## WHAT YOU NEED TO DO
Count the lines in the records below that contain the string "attached". Reply with the number alone.

## GIVEN RECORDS
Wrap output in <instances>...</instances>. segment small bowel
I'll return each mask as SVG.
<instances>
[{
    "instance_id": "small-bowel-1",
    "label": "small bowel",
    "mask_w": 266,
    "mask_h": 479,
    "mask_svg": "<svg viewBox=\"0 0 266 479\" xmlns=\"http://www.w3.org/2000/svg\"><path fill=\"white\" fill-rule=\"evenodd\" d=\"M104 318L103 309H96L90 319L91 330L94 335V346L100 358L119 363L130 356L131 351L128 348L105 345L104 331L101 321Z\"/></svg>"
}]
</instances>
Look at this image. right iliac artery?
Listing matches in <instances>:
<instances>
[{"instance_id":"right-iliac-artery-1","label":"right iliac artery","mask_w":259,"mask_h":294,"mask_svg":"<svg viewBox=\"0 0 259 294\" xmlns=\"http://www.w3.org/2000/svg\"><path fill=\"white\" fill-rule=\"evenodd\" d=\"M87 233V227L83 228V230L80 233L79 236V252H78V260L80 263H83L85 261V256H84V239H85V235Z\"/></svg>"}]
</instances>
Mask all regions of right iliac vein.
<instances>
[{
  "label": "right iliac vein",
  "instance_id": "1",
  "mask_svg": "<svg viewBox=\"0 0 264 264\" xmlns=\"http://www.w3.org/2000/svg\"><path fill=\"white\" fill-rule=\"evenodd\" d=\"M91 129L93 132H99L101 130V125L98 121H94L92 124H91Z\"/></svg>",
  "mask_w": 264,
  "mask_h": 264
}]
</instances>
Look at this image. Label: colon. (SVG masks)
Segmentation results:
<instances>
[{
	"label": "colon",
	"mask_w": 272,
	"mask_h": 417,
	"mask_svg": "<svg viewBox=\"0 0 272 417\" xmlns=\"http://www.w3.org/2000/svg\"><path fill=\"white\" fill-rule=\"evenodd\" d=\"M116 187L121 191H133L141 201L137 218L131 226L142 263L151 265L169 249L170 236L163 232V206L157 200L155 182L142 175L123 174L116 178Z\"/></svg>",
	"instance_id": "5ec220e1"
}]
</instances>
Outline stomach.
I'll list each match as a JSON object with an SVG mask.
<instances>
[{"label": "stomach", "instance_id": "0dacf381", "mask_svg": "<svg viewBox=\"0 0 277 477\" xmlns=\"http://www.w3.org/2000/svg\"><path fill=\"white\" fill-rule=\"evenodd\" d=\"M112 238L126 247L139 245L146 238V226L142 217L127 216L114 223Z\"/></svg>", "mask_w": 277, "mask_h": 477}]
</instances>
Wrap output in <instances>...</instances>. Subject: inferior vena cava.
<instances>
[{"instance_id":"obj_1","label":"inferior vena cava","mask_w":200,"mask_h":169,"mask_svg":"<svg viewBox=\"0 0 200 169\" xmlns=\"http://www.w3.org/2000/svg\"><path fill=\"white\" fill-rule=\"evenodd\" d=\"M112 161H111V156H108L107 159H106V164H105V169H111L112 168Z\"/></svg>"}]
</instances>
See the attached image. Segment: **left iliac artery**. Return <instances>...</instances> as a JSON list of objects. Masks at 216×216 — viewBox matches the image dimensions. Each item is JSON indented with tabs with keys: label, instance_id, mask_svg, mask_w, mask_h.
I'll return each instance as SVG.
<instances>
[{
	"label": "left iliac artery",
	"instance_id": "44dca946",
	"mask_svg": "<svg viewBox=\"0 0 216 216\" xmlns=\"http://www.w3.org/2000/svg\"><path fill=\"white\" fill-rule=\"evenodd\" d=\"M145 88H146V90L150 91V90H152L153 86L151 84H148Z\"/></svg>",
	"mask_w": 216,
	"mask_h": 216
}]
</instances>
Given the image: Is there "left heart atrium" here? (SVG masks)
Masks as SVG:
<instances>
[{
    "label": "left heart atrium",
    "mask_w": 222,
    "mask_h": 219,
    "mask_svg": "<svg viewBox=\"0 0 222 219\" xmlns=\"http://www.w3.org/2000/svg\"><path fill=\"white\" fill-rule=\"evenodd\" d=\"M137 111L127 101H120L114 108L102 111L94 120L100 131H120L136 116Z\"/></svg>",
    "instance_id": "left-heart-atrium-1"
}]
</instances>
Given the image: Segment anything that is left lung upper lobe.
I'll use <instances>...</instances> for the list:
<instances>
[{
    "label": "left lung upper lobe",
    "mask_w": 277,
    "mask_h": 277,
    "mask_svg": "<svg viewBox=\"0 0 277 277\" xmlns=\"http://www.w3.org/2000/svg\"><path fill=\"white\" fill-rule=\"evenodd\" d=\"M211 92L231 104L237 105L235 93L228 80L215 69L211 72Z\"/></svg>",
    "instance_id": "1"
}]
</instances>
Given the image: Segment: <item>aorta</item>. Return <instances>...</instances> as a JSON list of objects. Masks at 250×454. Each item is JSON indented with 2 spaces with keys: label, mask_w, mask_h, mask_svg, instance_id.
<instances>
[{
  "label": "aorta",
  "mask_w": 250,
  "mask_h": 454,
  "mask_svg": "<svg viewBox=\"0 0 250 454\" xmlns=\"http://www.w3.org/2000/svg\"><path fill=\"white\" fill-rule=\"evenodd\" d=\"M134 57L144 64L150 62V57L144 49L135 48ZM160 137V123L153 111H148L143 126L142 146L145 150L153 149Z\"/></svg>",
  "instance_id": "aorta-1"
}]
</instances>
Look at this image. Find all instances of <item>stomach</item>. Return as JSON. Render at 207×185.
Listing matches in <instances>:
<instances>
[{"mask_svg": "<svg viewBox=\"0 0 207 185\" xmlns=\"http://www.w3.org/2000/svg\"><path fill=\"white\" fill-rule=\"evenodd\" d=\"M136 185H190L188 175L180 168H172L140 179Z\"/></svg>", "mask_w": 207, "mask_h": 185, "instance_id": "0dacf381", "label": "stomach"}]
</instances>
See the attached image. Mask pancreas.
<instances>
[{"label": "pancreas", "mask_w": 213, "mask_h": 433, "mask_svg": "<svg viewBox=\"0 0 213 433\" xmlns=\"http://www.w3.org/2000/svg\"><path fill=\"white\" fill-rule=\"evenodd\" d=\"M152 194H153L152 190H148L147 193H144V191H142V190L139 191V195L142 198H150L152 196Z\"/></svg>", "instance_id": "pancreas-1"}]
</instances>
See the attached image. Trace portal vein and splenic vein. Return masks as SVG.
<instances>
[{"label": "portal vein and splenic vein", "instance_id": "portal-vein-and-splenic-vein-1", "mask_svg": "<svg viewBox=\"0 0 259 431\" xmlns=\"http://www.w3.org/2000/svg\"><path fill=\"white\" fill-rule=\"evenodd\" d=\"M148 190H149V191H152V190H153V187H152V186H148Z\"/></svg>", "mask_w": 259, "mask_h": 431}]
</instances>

## CORRECT OUTPUT
3